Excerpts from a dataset
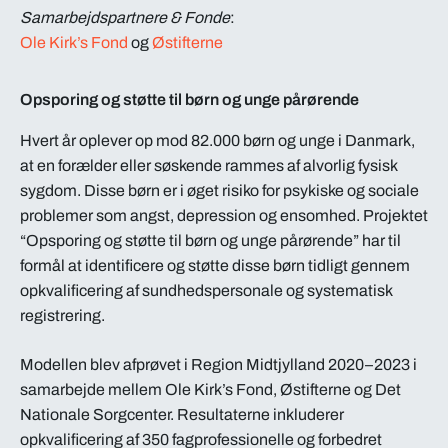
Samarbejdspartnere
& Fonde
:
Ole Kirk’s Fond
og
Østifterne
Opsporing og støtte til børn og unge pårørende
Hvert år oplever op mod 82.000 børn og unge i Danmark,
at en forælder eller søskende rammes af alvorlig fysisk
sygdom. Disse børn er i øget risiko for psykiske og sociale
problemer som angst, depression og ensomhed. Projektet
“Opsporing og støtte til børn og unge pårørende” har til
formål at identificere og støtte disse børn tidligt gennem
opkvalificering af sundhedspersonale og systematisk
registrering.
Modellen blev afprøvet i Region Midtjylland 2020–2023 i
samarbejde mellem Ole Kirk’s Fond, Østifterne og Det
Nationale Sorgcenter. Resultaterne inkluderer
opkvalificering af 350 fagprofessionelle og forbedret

---

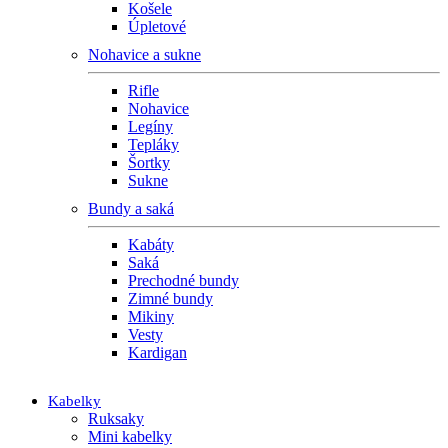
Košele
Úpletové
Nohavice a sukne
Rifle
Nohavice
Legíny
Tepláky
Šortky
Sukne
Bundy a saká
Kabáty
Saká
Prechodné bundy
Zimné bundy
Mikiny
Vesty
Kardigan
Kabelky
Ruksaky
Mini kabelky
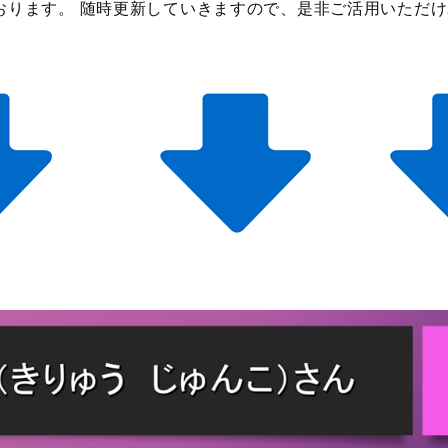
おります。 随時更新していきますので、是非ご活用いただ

Aim of the task –
Within the data above, how many lines include the string "støtte"? Only the number is required.

Reply to the exercise –
3